The French playwright Jean Genet penned “Saintete” in the 1950s and over the summer it made its way to New York as “Elle.” The play opened at an off-Broadway site for a short stint in July. “Elle” thrashes the papacy in particular and Catholicism in general.
William Donohue’s thoughts on the play were considered so jazzy that they were excerpted on “Page Six,” the celebrity page of the New York Post. Here is what he had to say:
“Jean Genet was a direct descendant of the Marquis de Sade. Which is to say he was a pedophile, homosexual, sado-masochist, pervert and prostitute. He was also a convicted felon. When not engaging in buggery, he was known to practice burglary. He also wrote plays and had sex with Sartre. This made him a hero in literary quarters. His latest admirer is Ben Brantley of the New York Times.
“Brantley calls the play ‘richly theatrical entertainment.’ His colleagues at the New York Post and the Daily News, Donald Lyons and Robert Dominguez, respectively, were not impressed. But Brantley was. What he likes about the play is that it is ‘an impeccably vulgar production’ that will force the ‘blasphemy police [to] bring out their brass knuckles.’
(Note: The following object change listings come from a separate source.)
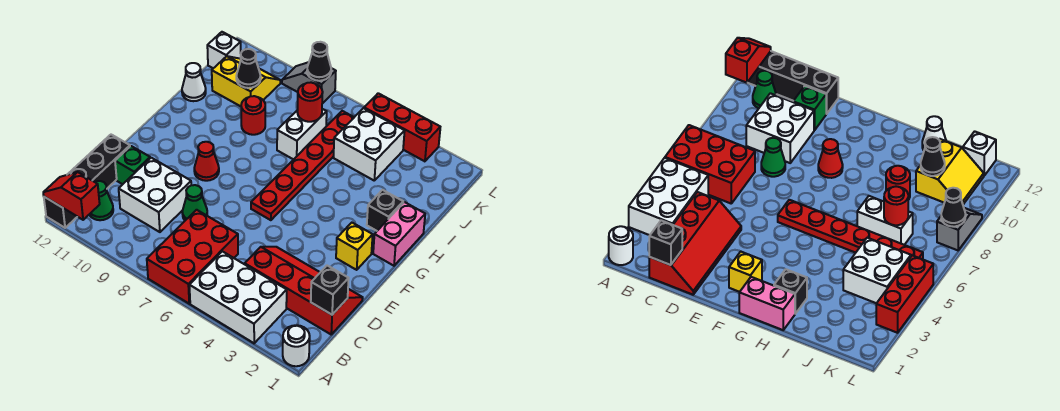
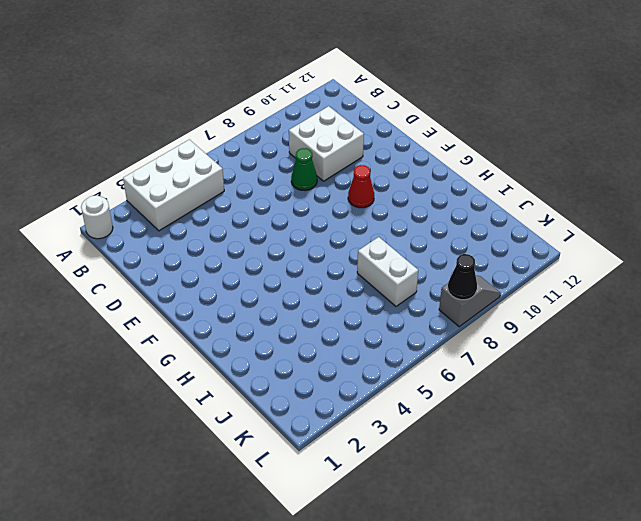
none -> red brick A6:C7 level 1
none -> black brick A12:D12 level 1
none -> green cone B11 level 1

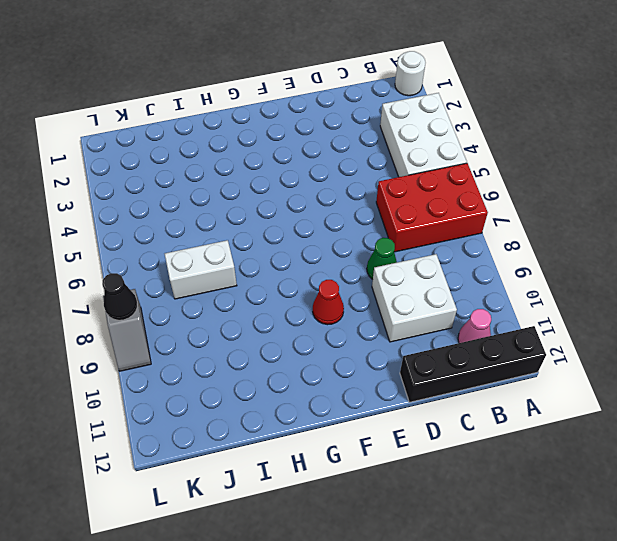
pink cone B11 level 1 -> green cone B11 level 1
none -> red slope C1:D4 level 1 top C
none -> green brick D11 level 1
none -> yellow brick F2 level 1

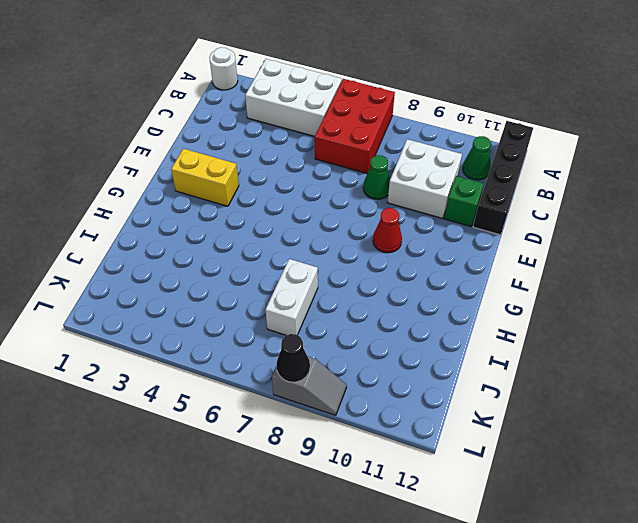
yellow brick F2:F3 level 1 -> yellow brick F2 level 1
none -> red slope C1:D4 level 1 top C
none -> red plate F6:K6 level 1
none -> pink brick G1:H1 level 1

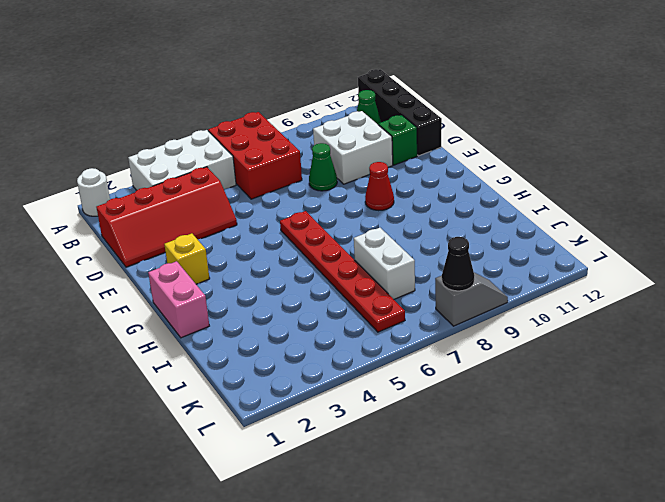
none -> black brick H2 level 1
none -> red round brick I9 level 1
none -> white cone I12 level 1

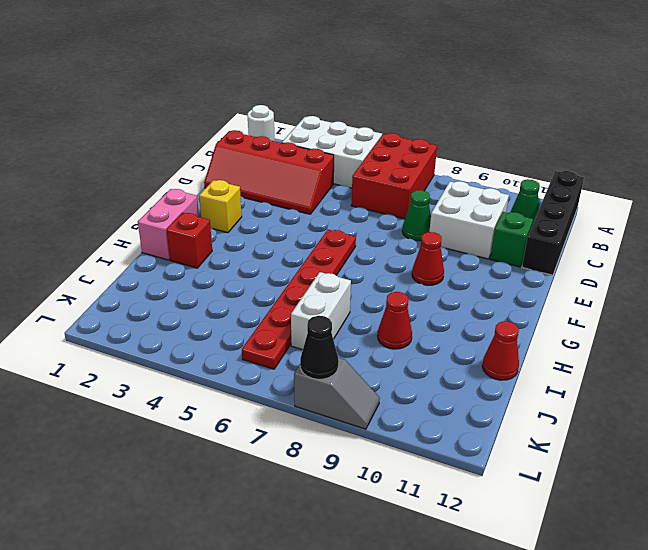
red brick H2 level 1 -> black brick H2 level 1
red cone I9 level 1 -> red round brick I9 level 1
red cone I12 level 1 -> white cone I12 level 1
none -> white brick J4:K5 level 1
none -> yellow slope J10:K11 level 1 top J
none -> white brick K12 level 1

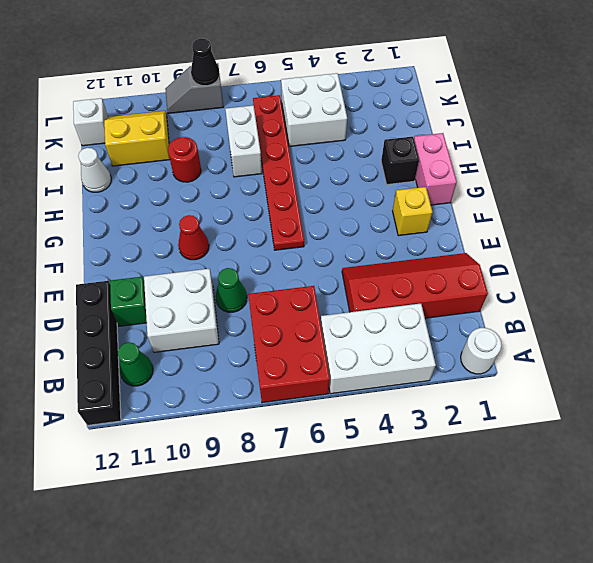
none -> red brick L3:L5 level 1
none -> red slope A11:A12 level 2 top 11
none -> black brick C1 level 2

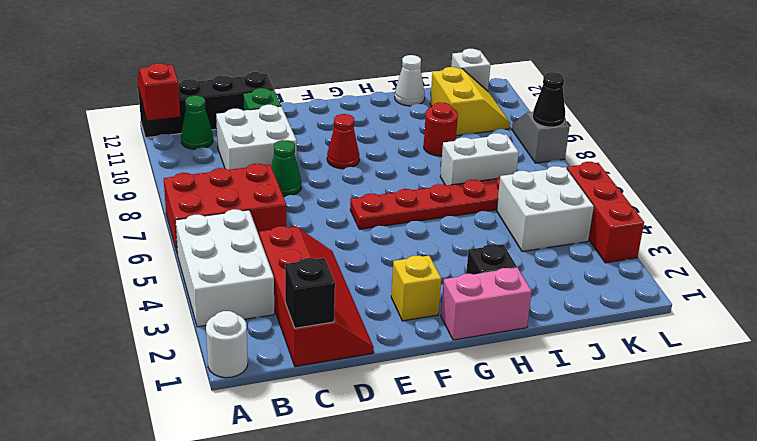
none -> red round brick J7 level 2
none -> black cone J10 level 2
“Brantley’s half right. It is true that the Catholic League is the blasphemy police (he didn’t say we were but we know what he was thinking) and it is also true that we possess brass knuckles. But he’s wrong in assuming we will use them on this occasion. That’s because the play is not ‘impeccably vulgar’—it is merely vulgar.
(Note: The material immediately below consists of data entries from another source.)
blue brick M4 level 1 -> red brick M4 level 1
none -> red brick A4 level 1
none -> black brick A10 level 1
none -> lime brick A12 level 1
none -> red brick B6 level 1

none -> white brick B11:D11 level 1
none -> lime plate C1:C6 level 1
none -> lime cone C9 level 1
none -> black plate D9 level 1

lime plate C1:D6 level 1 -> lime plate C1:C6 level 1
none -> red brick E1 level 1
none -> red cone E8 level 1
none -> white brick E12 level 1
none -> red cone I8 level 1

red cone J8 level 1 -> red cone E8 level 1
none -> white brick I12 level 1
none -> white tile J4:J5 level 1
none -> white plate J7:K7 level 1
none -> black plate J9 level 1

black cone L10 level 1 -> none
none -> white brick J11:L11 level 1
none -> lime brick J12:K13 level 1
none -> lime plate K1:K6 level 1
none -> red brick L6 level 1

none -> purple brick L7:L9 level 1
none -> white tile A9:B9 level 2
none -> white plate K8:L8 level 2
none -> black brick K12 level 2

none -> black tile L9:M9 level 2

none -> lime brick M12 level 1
“In short, when vulgar plays that attack Catholicism are deeply flawed productions—as is the case in ‘Elle’—we do not reach for our weaponry. Not even when the author of the play is a pedophile, homosexual, sado-masochist, pervert, prostitute and thief. Those may be truly stellar qualifications in the literary world, but they are not persuasive enough to clear the bar at the Catholic League. We have higher standards. We have to: We answer to a higher source.”